The Korean home and digital appliances company, that has 13 manufacturing bases worldwide, including three in China and one each in Brazil and Mexico, has been looking to overcome flat growth in the US and Europe by concentrating on the emerging markets. While China continues to be a hot destination for LG, despite stiff competition from local brands, the next two years will also see more focus on high-end markets such as the US.

"The attempt would be to try for a top-down penetration in the US markets, as the company has already gained a name for itself in products such as room air conditioners. With manufacturing bases in Mexico and Brazil, this market is important, as we concentrate on profitability than sheer revenue.

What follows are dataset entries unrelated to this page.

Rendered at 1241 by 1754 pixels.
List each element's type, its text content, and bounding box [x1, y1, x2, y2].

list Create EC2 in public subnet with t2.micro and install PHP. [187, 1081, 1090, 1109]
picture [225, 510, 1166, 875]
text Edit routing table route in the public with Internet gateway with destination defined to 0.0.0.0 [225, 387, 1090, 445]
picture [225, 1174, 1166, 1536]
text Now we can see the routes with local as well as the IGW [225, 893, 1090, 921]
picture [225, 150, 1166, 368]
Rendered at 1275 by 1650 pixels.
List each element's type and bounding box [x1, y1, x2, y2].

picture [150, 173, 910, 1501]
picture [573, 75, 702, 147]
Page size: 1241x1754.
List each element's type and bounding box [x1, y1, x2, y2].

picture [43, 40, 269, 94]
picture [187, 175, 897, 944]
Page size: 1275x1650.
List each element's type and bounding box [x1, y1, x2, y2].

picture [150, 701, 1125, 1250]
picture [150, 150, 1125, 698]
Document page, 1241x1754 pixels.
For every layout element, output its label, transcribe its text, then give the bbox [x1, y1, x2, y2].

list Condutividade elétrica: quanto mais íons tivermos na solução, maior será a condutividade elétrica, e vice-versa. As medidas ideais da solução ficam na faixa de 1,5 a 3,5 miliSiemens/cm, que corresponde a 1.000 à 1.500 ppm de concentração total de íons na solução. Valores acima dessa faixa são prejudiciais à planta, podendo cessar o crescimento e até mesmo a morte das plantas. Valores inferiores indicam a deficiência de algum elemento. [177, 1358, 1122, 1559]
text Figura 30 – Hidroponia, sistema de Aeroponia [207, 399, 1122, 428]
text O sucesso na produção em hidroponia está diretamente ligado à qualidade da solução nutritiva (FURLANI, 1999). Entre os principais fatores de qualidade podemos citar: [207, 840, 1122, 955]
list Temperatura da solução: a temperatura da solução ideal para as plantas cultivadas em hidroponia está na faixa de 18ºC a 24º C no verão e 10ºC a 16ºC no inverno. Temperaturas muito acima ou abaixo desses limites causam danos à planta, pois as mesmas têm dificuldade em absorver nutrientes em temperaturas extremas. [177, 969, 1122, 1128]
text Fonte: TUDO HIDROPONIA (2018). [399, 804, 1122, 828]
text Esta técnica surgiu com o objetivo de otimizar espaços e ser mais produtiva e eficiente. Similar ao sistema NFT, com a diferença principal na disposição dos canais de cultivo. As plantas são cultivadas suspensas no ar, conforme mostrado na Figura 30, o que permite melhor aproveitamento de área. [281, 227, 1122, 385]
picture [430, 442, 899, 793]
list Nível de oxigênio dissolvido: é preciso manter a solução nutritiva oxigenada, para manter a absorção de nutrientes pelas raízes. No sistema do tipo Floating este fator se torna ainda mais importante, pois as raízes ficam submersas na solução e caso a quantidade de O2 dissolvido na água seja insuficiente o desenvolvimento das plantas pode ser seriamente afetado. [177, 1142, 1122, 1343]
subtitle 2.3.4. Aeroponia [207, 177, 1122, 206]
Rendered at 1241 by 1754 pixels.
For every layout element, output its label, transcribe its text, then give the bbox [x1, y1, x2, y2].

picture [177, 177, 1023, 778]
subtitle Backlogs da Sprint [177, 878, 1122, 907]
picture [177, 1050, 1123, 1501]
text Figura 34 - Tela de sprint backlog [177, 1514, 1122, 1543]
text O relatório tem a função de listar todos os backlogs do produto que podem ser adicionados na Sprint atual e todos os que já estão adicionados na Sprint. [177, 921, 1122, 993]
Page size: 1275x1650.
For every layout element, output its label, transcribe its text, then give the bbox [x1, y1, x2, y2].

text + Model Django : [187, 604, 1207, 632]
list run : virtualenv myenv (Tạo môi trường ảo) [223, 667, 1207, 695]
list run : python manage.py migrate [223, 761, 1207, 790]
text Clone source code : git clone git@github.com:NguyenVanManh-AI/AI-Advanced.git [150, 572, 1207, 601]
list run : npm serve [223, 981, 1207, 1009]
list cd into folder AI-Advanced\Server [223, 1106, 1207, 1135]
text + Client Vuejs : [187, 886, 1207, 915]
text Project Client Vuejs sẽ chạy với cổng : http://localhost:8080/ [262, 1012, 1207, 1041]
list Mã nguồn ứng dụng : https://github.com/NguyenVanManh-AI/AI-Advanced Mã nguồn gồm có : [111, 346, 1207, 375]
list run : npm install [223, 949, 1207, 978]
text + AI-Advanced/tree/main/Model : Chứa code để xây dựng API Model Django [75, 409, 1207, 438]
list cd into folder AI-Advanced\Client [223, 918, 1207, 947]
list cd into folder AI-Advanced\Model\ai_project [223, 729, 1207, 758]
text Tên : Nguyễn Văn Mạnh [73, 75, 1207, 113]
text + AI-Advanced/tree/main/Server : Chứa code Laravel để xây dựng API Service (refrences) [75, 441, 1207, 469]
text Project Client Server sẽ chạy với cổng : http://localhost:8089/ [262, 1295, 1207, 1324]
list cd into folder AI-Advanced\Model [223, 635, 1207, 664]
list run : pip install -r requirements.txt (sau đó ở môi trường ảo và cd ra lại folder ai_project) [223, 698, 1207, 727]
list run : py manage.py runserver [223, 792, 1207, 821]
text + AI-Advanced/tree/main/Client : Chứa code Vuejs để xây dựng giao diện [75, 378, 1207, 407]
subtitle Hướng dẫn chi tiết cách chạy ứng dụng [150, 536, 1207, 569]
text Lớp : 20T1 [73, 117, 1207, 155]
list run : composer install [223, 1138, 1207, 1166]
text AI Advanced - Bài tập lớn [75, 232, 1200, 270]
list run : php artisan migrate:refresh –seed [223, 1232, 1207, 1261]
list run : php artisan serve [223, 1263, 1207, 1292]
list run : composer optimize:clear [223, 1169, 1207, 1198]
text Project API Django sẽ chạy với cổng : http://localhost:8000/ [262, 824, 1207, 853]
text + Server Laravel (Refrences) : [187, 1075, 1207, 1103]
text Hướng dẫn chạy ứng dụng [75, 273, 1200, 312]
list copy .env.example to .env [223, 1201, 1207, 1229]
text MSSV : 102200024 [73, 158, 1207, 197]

In India and other emerging markets, it will be a bottom-up approach, as high-end products still have some way to go," Mr Shin said.

Meanwhile, the mobile handset division of LGE here is working round the clock to bring four new models to the Indian markets.

This includes two each for Reliance Infocomm and Tata Indicom.

Ranking may dip after division

THE local media on Wednesday carried reports about how the LG Group faced the prospect of moving down one rank among the top three chaebols (South Korean conglomerates).

The reports said that LG Group would move down from the second to third position, once the impending division into LG Holdings and GS Holdings takes place. LG officials said the split was taking place as part of the group's `corporate governance strategy.'

The next year will see separate listings by the two new companies, they said. In 2003, when the digital appliance sale was to the tune of $7.4 billion, that of LG Electronics had stood at $25.7 billion and the entire group's turnover was $71.3 billion.

The other LG group businesses include chemicals, petrochemicals, engineering and construction, shipping, oil and gas.